Where do you draw inspiration from?
Design is an everyday encounter, not always visible but always present. With that in mind we draw inspiration from something very basic; a movement, a texture, a ritual. Sometimes we use design to provide solutions and others to comment on ideas, behaviours and current social affairs.
What services do you provide to your clients?
STUDIOLAV is a multidisciplinary design studio and our services range from product design to retail and spatial design.
How would you describe STUDIOLAV’S creations?
Through our work we try to achieve a balance between emotion and functionality. Our approach is detail and material focused and the final product is simple but rich in context. Humour, irony and semiotics are some of the tools we often use in our design process.
Where are most of your major clients based?
Our clients come from different countries. At the moment we are collaborating with a new company based in Amsterdam. Also we are working with a furniture manufacturer from Croatia and the cultural institution in Greece.
STUDIOLAV’s biggest project(s) to date?
Each of our projects is special for a different reason. Definitely the ones that are standing out so far are our ‘Designer Baking Stamps’, that have been presented in a number of international exhibitions as well as food and design publications, ‘Atlas Shopper’ tin and leather tote bag, that was really well received for its nostalgic and humorous qualities and ‘Design is Dead’ pencils, which has been used as an object for academic discussion.
What are some of your favourite colours & concepts for 2016?
We love black + white and the grey palette in between, an element that is also very prominent in our work. For a couple of our latest projects we experimented a lot with bold monochrome graphics that at the moment seems to be one of the leading trends. On the other hand, we are always interested in patterns and different ways of applying it either in three-dimensional objects or in more graphic interpretations. Graphitecture, an enamelware breakfast set we designed for Metalac is based on those principles.
How did the Atlas Shopper come about?
‘Atlas Shopper’ is the result of the collaboration with Ding design shop in Athens for which over 15 designers have been invited to design objects using the tin food container. The blue and white tin food container (tenekes) is an iconic everyday object- used to store and transport olive oil and feta cheese, two of the most popular culinary goods of the country and its presence still adorns and services the Greek household. With ‘Atlas Shopper’, a tin and leather tote bag, we tried to re-introduce this cult object into a witty fashion accessory with obvious semiological references to luxury leather design products.
What do you enjoy most about working together?
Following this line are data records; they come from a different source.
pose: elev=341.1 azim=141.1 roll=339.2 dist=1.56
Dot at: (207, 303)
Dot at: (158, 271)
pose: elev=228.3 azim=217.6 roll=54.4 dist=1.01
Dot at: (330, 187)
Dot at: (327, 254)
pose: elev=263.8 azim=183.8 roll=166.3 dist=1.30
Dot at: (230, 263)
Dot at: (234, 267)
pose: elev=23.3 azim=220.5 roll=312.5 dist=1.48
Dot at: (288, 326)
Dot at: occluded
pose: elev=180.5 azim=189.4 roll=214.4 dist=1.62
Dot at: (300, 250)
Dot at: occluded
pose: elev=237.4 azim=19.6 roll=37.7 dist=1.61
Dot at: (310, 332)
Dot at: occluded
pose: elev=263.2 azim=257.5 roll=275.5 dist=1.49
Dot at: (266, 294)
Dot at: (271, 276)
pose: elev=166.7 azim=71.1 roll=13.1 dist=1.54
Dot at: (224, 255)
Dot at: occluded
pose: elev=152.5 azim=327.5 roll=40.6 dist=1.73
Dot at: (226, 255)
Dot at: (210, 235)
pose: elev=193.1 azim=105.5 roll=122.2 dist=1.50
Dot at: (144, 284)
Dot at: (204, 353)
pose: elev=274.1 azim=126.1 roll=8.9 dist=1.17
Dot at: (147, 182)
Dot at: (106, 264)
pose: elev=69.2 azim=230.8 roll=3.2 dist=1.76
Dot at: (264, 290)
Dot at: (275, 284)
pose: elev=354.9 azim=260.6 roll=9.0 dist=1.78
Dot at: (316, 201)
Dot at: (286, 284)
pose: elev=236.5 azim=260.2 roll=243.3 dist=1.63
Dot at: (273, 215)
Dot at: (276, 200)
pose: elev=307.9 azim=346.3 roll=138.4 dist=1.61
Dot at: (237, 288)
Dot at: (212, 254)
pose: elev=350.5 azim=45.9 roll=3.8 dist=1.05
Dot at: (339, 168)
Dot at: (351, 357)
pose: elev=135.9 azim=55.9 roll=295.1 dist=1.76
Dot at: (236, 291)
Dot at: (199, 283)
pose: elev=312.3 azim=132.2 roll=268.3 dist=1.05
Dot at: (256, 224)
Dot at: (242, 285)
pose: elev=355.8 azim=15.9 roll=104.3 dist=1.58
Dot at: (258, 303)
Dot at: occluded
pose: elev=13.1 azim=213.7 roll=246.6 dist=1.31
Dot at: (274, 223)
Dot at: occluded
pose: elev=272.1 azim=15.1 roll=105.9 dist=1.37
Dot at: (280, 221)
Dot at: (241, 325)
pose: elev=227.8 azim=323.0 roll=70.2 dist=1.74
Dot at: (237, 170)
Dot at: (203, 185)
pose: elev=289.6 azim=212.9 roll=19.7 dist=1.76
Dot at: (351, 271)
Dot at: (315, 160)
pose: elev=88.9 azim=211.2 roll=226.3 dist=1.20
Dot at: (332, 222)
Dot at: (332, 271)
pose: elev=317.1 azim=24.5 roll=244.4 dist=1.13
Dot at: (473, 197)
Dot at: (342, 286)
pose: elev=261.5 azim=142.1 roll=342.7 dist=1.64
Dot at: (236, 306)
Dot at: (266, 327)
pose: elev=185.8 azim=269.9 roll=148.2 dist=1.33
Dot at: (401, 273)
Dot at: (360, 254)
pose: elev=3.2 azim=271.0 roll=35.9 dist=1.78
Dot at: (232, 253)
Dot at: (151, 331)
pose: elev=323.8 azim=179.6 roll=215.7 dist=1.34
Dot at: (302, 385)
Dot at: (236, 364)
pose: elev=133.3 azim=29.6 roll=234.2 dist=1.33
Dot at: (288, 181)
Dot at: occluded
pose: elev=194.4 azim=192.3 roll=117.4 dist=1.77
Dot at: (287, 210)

Working in collaboration has its challenges but also some great advantages. Our creative roles are complementary and it is always a great pleasure to bounce ideas off each other. Many times our different approaches and thinking about a brief ends up leading to unexpected results, which would have not been possible to reach otherwise. Also its always much more fun to share the good and difficult moments with someone.
What projects are you currently working on?
We just completed a project with Technopolis in Athens that will launch soon and as mentioned above we are working with two very exciting furniture concepts with a Croatian brand and a start-up based in the Netherlands.
Does your Greek background influence your designs?
Although the Greek element is not always prominent in our work, we definitely carry many memories and experiences that somehow affect and inform our design process.